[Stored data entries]
================================
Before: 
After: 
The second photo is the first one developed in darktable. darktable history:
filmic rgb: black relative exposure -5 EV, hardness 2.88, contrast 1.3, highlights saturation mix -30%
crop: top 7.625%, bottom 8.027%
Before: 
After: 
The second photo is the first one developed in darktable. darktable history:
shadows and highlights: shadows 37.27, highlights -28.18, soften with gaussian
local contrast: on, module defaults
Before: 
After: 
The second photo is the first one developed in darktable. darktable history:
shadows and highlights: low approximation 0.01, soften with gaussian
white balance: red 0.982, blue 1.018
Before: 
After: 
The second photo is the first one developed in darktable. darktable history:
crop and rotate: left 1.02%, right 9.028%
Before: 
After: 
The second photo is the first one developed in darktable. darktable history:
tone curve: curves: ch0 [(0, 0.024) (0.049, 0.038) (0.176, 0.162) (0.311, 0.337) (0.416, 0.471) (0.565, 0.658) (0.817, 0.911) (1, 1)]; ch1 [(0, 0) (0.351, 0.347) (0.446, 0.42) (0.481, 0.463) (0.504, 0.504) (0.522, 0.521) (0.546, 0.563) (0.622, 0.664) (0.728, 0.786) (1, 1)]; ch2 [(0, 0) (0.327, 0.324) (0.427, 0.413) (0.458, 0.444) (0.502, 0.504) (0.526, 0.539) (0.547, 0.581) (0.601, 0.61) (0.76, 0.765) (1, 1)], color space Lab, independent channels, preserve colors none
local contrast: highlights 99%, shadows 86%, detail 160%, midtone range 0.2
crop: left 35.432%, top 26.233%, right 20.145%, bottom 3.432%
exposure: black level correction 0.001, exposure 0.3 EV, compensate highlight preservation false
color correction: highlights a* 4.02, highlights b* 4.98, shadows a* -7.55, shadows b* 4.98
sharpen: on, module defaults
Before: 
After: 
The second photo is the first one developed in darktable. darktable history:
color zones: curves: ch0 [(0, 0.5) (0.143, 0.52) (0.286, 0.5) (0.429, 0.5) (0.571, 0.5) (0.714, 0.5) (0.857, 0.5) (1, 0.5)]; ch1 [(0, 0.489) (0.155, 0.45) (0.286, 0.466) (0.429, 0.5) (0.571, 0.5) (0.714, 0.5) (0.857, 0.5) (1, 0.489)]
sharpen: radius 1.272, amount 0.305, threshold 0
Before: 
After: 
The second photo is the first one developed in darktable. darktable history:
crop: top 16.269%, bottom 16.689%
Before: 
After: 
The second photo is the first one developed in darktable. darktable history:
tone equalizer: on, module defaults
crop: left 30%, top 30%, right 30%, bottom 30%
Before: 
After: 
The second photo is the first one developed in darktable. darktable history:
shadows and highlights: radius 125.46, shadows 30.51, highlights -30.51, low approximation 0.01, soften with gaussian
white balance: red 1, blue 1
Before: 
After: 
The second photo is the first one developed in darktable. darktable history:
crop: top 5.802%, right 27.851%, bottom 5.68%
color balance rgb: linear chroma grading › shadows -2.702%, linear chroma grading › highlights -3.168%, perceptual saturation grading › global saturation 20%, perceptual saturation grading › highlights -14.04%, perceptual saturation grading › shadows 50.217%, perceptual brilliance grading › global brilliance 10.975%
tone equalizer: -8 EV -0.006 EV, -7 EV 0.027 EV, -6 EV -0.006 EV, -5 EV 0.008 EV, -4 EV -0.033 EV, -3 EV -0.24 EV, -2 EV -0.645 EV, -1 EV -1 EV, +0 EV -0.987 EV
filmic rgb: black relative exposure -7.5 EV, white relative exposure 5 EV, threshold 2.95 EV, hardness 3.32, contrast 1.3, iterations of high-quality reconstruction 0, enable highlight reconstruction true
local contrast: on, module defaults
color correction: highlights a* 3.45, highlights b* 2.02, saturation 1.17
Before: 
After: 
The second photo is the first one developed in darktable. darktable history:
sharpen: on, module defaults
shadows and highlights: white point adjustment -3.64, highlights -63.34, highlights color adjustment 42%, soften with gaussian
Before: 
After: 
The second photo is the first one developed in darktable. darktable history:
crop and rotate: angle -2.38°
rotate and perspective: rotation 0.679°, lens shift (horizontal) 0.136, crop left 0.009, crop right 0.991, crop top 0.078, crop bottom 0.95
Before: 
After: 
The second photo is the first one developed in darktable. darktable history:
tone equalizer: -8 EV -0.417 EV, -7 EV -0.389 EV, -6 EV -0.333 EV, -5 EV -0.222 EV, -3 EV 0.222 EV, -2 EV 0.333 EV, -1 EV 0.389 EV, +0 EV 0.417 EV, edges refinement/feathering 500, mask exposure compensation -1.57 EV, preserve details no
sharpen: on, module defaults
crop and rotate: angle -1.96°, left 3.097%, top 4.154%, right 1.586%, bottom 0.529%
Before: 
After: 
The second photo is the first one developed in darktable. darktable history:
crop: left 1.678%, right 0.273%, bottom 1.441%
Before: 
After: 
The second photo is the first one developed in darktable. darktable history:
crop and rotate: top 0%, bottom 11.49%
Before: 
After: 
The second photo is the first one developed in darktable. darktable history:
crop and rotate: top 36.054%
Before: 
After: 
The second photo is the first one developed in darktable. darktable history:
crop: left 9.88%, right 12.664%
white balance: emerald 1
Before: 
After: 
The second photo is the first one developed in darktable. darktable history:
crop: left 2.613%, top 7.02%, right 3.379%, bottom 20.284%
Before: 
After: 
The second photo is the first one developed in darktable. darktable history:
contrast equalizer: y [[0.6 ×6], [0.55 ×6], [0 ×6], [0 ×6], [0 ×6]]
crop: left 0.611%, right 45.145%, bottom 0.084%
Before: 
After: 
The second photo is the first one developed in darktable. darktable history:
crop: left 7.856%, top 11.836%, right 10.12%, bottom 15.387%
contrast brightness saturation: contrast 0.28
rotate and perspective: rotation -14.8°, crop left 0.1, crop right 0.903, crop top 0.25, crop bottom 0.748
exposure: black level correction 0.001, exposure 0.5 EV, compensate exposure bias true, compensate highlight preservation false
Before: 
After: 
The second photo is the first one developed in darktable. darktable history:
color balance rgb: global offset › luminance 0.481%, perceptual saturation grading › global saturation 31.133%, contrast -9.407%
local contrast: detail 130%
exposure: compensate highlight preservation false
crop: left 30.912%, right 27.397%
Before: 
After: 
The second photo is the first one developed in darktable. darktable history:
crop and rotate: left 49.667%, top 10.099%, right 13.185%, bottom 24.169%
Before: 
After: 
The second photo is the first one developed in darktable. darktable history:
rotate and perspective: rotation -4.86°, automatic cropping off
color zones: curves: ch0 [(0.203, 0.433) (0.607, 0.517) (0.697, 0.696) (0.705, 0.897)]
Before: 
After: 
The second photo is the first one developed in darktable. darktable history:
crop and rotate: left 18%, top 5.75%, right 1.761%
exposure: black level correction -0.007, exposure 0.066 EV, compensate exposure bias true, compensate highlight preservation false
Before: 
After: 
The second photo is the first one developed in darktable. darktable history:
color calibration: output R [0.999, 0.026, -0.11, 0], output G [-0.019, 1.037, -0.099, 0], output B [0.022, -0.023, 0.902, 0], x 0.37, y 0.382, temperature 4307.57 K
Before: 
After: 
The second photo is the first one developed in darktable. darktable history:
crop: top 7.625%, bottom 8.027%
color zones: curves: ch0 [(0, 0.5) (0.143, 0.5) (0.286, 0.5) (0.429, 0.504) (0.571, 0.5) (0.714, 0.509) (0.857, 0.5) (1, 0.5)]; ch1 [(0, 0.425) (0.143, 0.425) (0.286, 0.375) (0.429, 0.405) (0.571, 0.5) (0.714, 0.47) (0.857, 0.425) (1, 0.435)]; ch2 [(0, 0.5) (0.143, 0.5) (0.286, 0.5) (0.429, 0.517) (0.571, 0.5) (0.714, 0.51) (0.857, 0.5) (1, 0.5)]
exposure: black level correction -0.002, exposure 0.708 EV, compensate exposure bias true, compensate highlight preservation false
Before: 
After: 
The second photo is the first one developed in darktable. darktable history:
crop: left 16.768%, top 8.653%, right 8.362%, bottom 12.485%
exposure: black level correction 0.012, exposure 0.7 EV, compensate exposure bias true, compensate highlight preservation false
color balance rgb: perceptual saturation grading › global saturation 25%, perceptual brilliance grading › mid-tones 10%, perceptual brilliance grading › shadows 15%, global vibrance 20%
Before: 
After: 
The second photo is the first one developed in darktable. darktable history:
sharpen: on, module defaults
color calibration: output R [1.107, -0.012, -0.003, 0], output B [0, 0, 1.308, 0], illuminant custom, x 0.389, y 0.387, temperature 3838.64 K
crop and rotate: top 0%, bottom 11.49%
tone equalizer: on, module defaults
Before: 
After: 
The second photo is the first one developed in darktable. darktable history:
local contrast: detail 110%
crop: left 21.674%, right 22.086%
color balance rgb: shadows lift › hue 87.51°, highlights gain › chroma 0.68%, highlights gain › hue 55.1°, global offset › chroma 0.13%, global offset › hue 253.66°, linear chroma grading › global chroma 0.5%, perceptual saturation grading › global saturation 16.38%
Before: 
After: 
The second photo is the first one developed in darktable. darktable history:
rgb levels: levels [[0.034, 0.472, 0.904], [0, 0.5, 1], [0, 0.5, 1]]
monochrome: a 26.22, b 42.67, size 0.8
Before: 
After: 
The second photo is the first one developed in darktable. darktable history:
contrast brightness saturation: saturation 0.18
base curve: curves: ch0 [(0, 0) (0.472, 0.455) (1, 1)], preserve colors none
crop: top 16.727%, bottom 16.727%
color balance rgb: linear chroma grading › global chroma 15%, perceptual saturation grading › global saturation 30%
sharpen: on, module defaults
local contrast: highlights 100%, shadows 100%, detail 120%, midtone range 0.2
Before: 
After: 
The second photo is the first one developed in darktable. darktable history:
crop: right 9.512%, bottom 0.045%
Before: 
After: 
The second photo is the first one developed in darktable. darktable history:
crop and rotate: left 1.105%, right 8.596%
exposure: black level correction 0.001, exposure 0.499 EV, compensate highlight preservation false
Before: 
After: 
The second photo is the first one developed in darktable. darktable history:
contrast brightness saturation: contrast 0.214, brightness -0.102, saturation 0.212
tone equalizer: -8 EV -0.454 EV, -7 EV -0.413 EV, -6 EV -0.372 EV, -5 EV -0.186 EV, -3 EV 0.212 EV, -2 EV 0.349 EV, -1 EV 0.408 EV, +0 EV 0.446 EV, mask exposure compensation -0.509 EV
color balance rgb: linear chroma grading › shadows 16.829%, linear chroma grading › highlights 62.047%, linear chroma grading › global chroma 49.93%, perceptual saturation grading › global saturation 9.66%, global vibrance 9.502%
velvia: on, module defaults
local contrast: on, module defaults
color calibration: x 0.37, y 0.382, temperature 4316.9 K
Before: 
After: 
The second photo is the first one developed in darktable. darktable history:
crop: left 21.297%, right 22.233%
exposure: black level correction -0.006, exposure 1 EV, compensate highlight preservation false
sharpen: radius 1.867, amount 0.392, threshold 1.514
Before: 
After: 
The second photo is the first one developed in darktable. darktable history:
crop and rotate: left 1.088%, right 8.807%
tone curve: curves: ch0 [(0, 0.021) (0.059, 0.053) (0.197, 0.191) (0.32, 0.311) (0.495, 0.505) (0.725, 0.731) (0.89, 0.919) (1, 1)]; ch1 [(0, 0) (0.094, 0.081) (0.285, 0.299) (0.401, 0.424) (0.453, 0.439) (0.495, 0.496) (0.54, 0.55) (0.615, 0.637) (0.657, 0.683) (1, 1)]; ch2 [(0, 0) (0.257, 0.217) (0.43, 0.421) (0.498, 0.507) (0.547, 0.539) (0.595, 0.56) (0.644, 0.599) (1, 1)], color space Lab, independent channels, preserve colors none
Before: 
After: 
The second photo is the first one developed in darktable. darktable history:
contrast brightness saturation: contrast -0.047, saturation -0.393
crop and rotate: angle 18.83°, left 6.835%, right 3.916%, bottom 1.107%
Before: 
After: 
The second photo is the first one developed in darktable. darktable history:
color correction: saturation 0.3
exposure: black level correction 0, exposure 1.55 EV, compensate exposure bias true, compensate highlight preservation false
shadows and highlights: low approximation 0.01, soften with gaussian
================================
**PROBLEM DETAILS**
Rewrite the rows as a Markdown table with the columns Number and Line. Start at the first line and end at the line containing "crop and rotate: left 1.02%, right 9.028%", including both, and leave out blank lines.

**SOLUTION FOR THIS PROBLEM**
| Number | Line |
|---|---|
| 1 | Before:  |
| 2 | After:  |
| 3 | The second photo is the first one developed in darktable. darktable history: |
| 4 | filmic rgb: black relative exposure -5 EV, hardness 2.88, contrast 1.3, highlights saturation mix -30% |
| 5 | crop: top 7.625%, bottom 8.027% |
| 6 | Before:  |
| 7 | After:  |
| 8 | The second photo is the first one developed in darktable. darktable history: |
| 9 | shadows and highlights: shadows 37.27, highlights -28.18, soften with gaussian |
| 10 | local contrast: on, module defaults |
| 11 | Before:  |
| 12 | After:  |
| 13 | The second photo is the first one developed in darktable. darktable history: |
| 14 | shadows and highlights: low approximation 0.01, soften with gaussian |
| 15 | white balance: red 0.982, blue 1.018 |
| 16 | Before:  |
| 17 | After:  |
| 18 | The second photo is the first one developed in darktable. darktable history: |
| 19 | crop and rotate: left 1.02%, right 9.028% |